Auch wir haben durch dieses Projekt neben den individuellen Lebensgeschichten viel gelernt, etwa über interkulturelle Zusammenarbeit. Die Koordination des Projektes mit Partnern aus Deutschland und Israel hat uns vor verschiedene Herausforderungen gestellt, die wir gemeinsam lösen konnten. So mussten immer wieder Erwartungen an die Recherche und Präsentation der Biografien diskutiert und angepasst werden und dennoch zeigen sich noch im Endergebnis der Ausstellung Unterschiede in den Arbeitsweisen der Projektpartner. Insgesamt muss festgestellt werden, dass der Zeitraum von 18 Monaten für ein so umfangreiches Projekt knapp bemessen war und wir leider nicht in der Intensität arbeiten konnten, wie es bei einem längeren Projektzeitraum eventuell möglich gewesen wäre. Insbesondere die Bespielung der Social-Media-Kanäle auf Facebook und Instagram war eine zusätzliche Herausforderung, die eine eigens beauftragte Person gebraucht hätte.[3] Der online-Austausch lässt sich am Ende positiv bewerten. Er ersetzt zwar nicht die tatsächliche Begegnung der Gruppe, das online-Format kann jedoch auch in anderen Projekten durchaus zur Vor- und Nachbereitung eines Besuchs sinnvoll angewandt werden. Dabei ist aus unserer Erfahrung besonders auf eine Förderung der Interaktivität und des gegenseitigen persönlichen Kennenlernens zu achten, insbesondere bei Jugendgruppen, die danach viel offener für einen thematischen Austausch sind.

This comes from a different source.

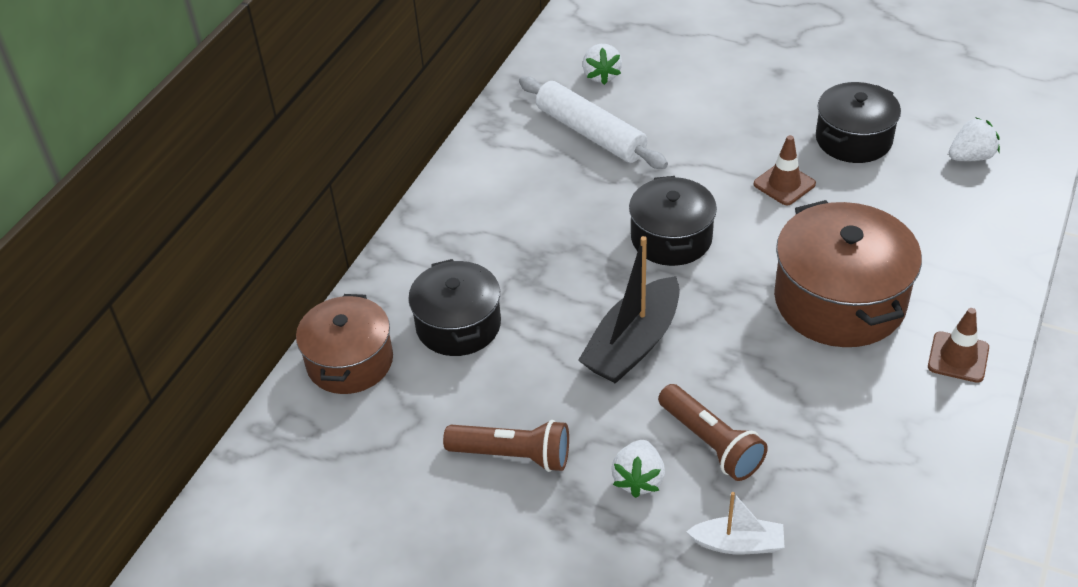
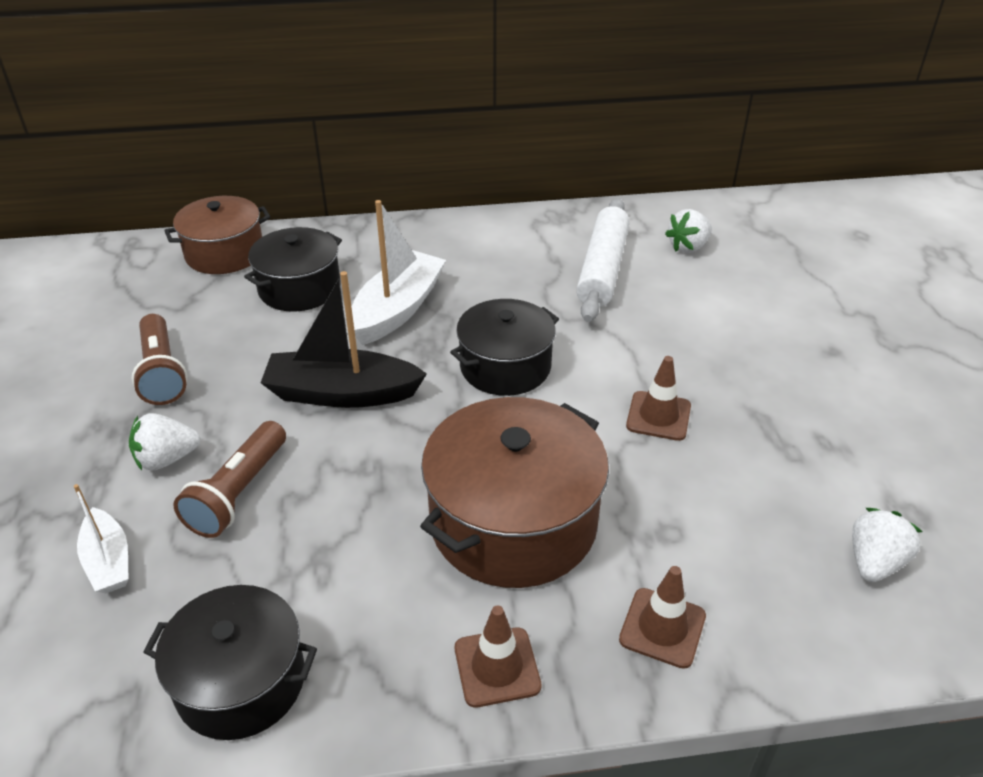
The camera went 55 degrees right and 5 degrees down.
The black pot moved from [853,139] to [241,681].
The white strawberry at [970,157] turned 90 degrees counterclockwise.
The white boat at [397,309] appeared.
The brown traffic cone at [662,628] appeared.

Webadresse: www.piecesofmemory.com

 

Leonie Freudenfeld war im Projekt »Pieces of Memory« als Projektassistentin für die Region in Deutschland zuständig. Sie studiert derzeit im Masterstudium Public History an der Ruhr-Universität Bochum. Sie war zwischen 2016 und 2021 selbst als Jugendguide in der Jungen Geschichtswerkstatt Tübingen aktiv.

 

Jule Henniger war Projektleiterin vom Projekt »Pieces of Memory«. Sie studierte Empirische Kulturwissenschaft und Allgemeine Rhetorik an der Universität Tübingen. Seit Oktober 2022 studiert sie im internationalen Masterstudiengang der Universität Tel Aviv Cyber Politics and Government.

 

[1]    Erster offizieller Besuch in Israel, siehe:

      www.gedenkstaettenverbund-gna.org/aktuelles/aus-den-gedenkstaetten/jugendguides/433-yad-layeled (1. 7. 2022). Unter Jugendguides verstehen wir junge Menschen bis etwa 30 Jahre, die z.B. in Gedenkstätten des Gedenkstättenverbunds seit 2010 aktiv sind, indem sie Führungen anbieten oder Aufgaben der Ausstellungsbetreuung übernehmen. Viele sind auch darüber hinaus in die Aktivitäten der Gedenkstätte, an der sie tätig sind, eingebunden. Zum ausführlichen Konzept vgl.: Ulmer, Martin: Jugendguides in Baden-Württemberg. Konzept, Qualifikation, Tätigkeiten und Anerkennung. In: Landeszentrale für politische Bildung Baden-Württemberg (Hg.): Erinnern – Erfahren – Erlernen. Pädagogische Ansätze und Konzepte für Jugend- und Vermittlungsarbeit an Gedenkstätten, S. 32–33.

      Zu den Jugendguides im Gedenkstättenverbund siehe Hannah Gröner: Jugendguides. Neue Ansätze im Gedenkstättenverbund Gäu-Neckar-Alb. In: Thomas Thiemeyer/Jackie Feldman/Tanja Seider (Hg.): Erinnerungspraxis zwischen gestern und morgen. Wie wird heute an NS-Zeit und Shoah erinnern. Ein deutsch-israelisches Studienprojekt. Tübingen 2018, S. 189–203.

[2]    Lernen und weitergeben. In: Schwäbisches Tagblatt, 15. 1. 2022.